College tennis teams can have up to three coaches, and they usually do in NCAA Division I. In some of the other divisions you might have one or two coaches and, in a few instances, a single coach may even handle both the men's and women's team at a school.
The Volunteer Coach may be a touring pro, a player or former player who is working on his advanced degree at the school, or a recent graduate who is still trying to decide on a long term profession. The volunteer coach might be there every day or just come help out occasionally. As the word "volunteer" indicates, this is someone who is not getting paid, though they may be receiving tuition or other benefits.
The Assistant Coach is sometimes given the title of Associate Head Coach (with a salary increase) if they've been with the team for many years. There is usually not much difference between the two titles unless the team has an associate and assistant coach. If both are present, the associate head coach has a bit more input on the team.
The Head Coach on a team is in charge of it all. He or she will be the boss of the other coaches and the ultimate decision maker. The head coach will also be responsible for duties such as the team's budget, final recruiting decisions, setting up dual matches for the spring and choosing which players play which tournaments in the fall.
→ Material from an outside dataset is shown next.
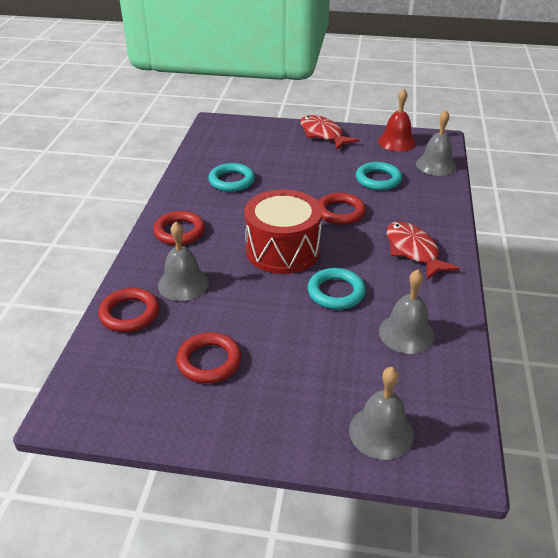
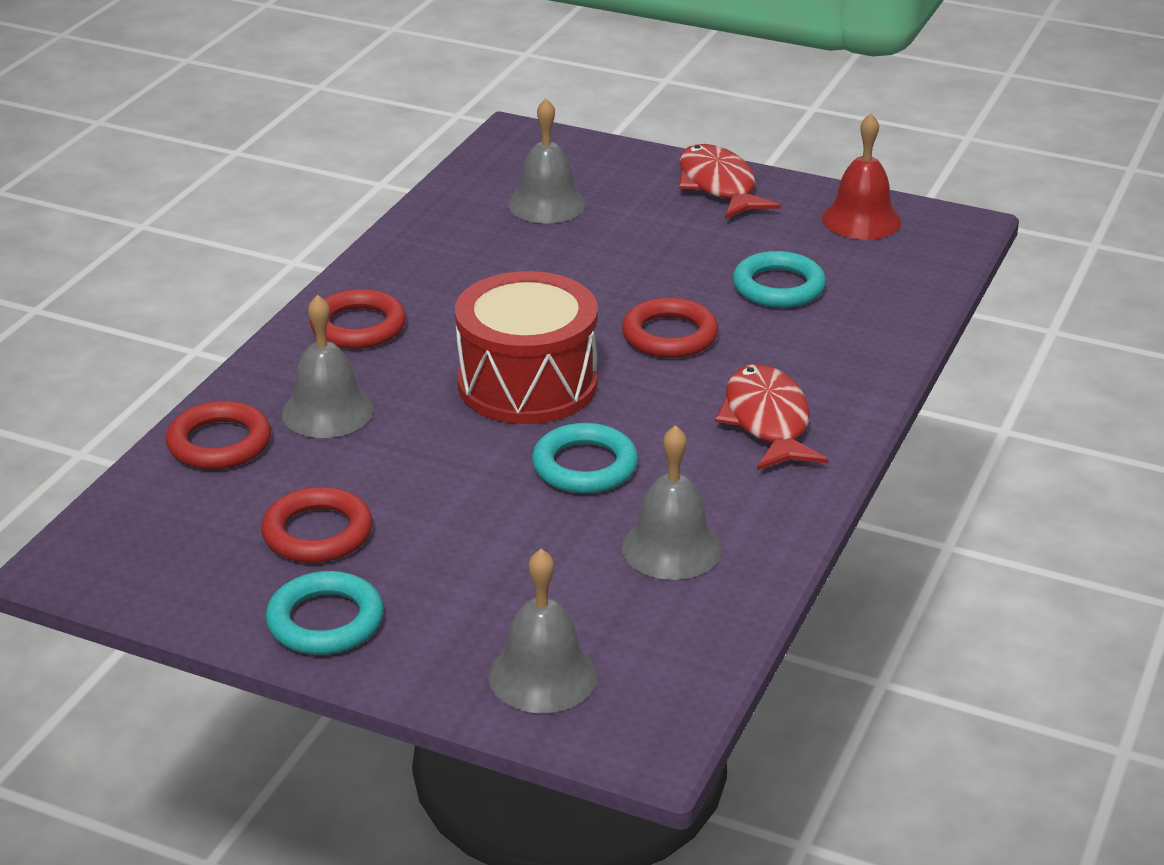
camera: 15 degrees right, 5 degrees down
turquoise ring [208,163,255,192] -> turquoise ring moved to [266,571,384,655]
grey bell [416,110,456,176] -> grey bell moved to [508,99,586,224]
Making a college tennis team click requires a lot of work, so it's not unusual to find different personalities and work ethics among the coaches on the team. You may find that the assistant coach is most proficient at giving private lessons, the volunteer coach is an expert on serves and the head coach likes to run drills, or it may be the other way around. Each coach may have completely different personalities or views from the others, such as their thoughts on nutrition and workouts. Whatever the reason, a visit to the school may find you drawn to one of the coaches over the other. There's nothing wrong with that - as long as you keep it in perspective.